Недостаток перспективы — одна из проблем. Дальнейшая компиляция получается, только если разделить век на две половинки. 1947 год оказался настолько важным, разделив Индию психологически и политически, что слово «Разделение» стали писать с заглавной буквы, как и «Независимость». В самом деле, судя по таким фразам, как «Индия после Разделения», оно стало даже более значимым, чем «Независимость». Катастрофическое событие, подобно еврейскому холокосту, никогда не повторится, но помниться будет всегда.
Но в Индии нет точек, как заявляет персонаж сборника современных индийских притч, изданного в 1991 году журналистом Марком Талли{398}. В стране, которая больше известна долгими пассажами и запятыми, расколы и раздел в 1947 году не закончились. Они продолжали довлеть над правительствами обеих стран. Первое разделение обусловило отношения Индии и Пакистана и экономику обеих стран. Боясь нового дробления, страны поспешили закрепить отношения, которые господствовали во время разделения. В 1971 году Пакистан претерпел дальнейший раскол. Обе страны пол века шли от одной угрозы раскола к другой. Кошмар начался уже в октябре 1947 года, когда обе страны взялись за оружие из-за княжества Джамму и Кашмир. Отделись это княжество, это было бы равносильно второму Разделению.

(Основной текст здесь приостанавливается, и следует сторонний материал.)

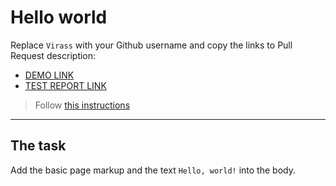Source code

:# Hello world
Replace `Virass` with your Github username and copy the links to Pull Request description:
- [DEMO LINK](https://Virass.github.io/layout_hello-world/)
- [TEST REPORT LINK](https://Virass.github.io/layout_hello-world/report/html_report/)

> Follow [this instructions](https://github.com/mate-academy/layout_task-guideline#how-to-solve-the-layout-tasks-on-github)
___

## The task 
Add the basic page markup and the text `Hello, world!` into the body.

За неделю до Дня независимости большинство княжеств объединились в крупные субъекты, наподобие Раджастхана, и вошли в состав новой Республики Индия. Князья пошли на это охотно, сохранив за собой титулы и привилегии. Технически они не могли выбирать между Пакистаном и Индией. Тем, что находились к западу от разделительной линии, пришлось примкнуть к Пакистану. Но большинство присоединилось к Индии и составило значительную ее часть.
Только с тремя из государств возникли серьезные проблемы. Джунагадх, расположенный в Гуджарате, на полуострове Саураштра, был слишком мал, чтобы вызвать серьезный кризис. Маленький, преимущественно индусский Джунагадх гордился скалой Ашоки в Гирнаре, а также санскритолюбивым Рудрадаманом и лотосостопыми Майтраками. Он всегда считал себя частью Индии. А вот правитель Джунагадха был мусульманином, но не того сорта, чтобы опасаться Конгресса и Валлабхаи Пателя — главного «переговорщика». На тот момент 11 % государственного дохода уходило на содержание княжеской псарни, где около 800 собак содержались в такой роскоши, какой не видело большинство подданных Джунагадха. Говорят, на вязку любимой золотой ищейки князя пригласили 50 000 гостей, в том числе самого вице-короля. Конечно, Пакистану он решил присягнуть не из-за собак, а по религиозным соображениям. Силовое решение со стороны Дели заставило князя бежать в Пакистан, прихватив четырех своих собак и столько же жен. Пакистан, конечно, протестовал против решения индийских властей. Затевать из-за Джунагадха войну не хотелось, но еще долго Пакистан считал его своей территорией, и на пакистанских картах рисовали посреди индийского Гуджарата зеленое пятно.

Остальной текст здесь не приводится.